I don't like feeling vulnerable. It scares me. But the more I learn about wood, the more I realize that if I'm ever going to grow I have to allow it. Here's what I mean:
If you want to build a cabin out of clean logs you have to harvest the trees in the summer. But if you want to cut a round section and make, say, a clock with the bark still attached, harvest it in the winter.
In the summer, the inner bark becomes an interstate, carrying water up and sap down. Water is lifted from the soil up to the leaves, photosynthesized into sugar-bearing sap, and then dropped down to feed the meristems. These meristem cells then reproduce, expanding the tree upward and outward. This is how a tree grows.
In the winter the highway shuts down. Dormancy hardens the outer layers to guard the tree from harsh elements. Growth is traded in for protection.

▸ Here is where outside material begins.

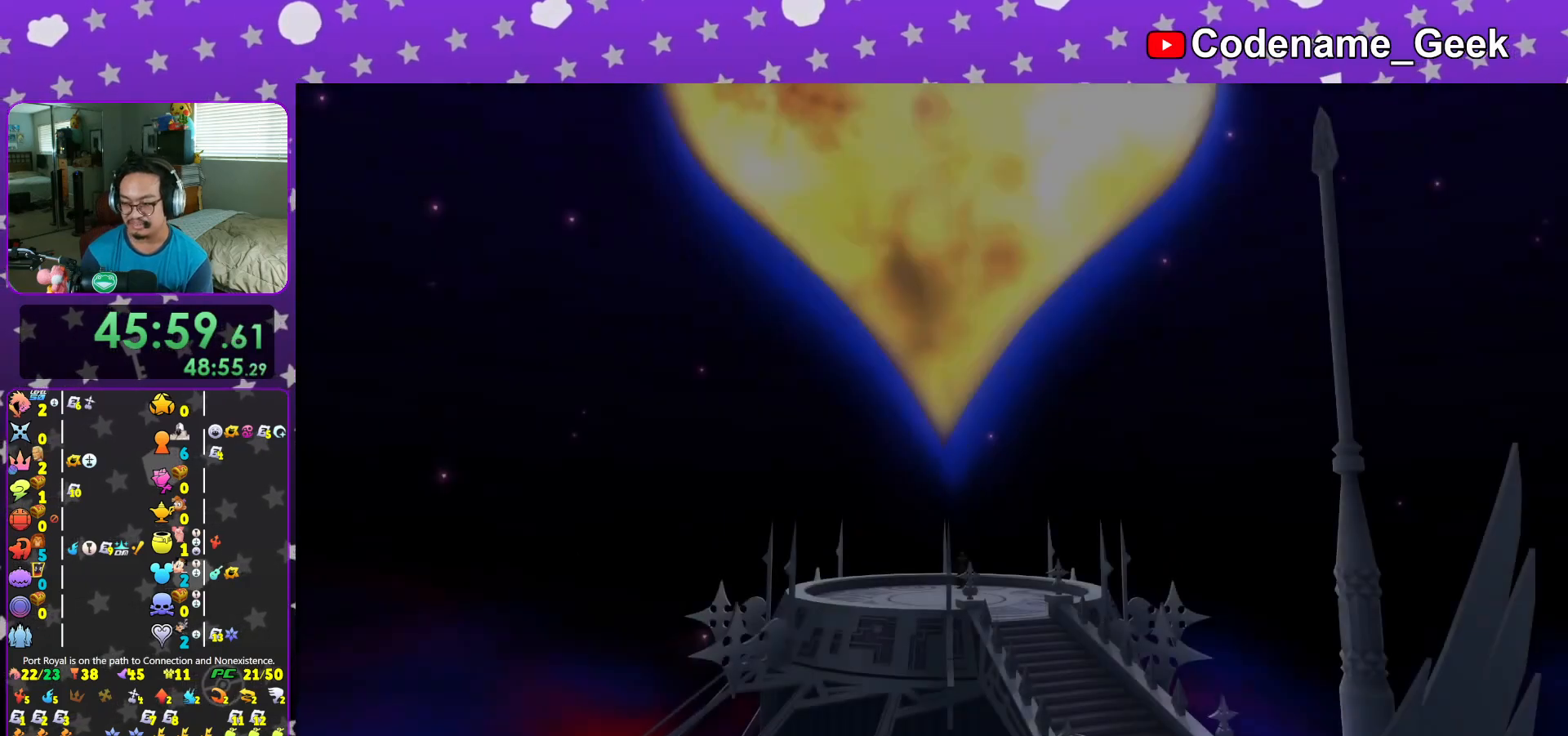
{"buttons": [], "left_stick": "center", "right_stick": "center", "events": [[51, "B", "up"], [151, "B", "down"], [201, "B", "up"], [384, "START", "down"], [484, "START", "up"]]}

So the bark of the summer-gotten log peels cleanly with little effort. The skin of the winter log, however, clings tightly.
The growth of the tree, then, requires that it make itself vulnerable. During the growing season its skin is easily damaged. Animals and bugs and humans can break it easily.
Growth always requires vulnerability. For a tree, or for a person. In order to let the life-giving, growth-making stuff pass through us, we have to open ourselves up to hurt. We have to soften our skin.
It’s scary to look at the stuff in ourselves we don’t want to look at. It’s risky to let a new person in. It’s costly to change habits. It’s frightening to expose long-held beliefs to undeniable new truths. But these are the things that help us grow. There is no other way.
The trees are teaching us that to grow at all we have to be vulnerable.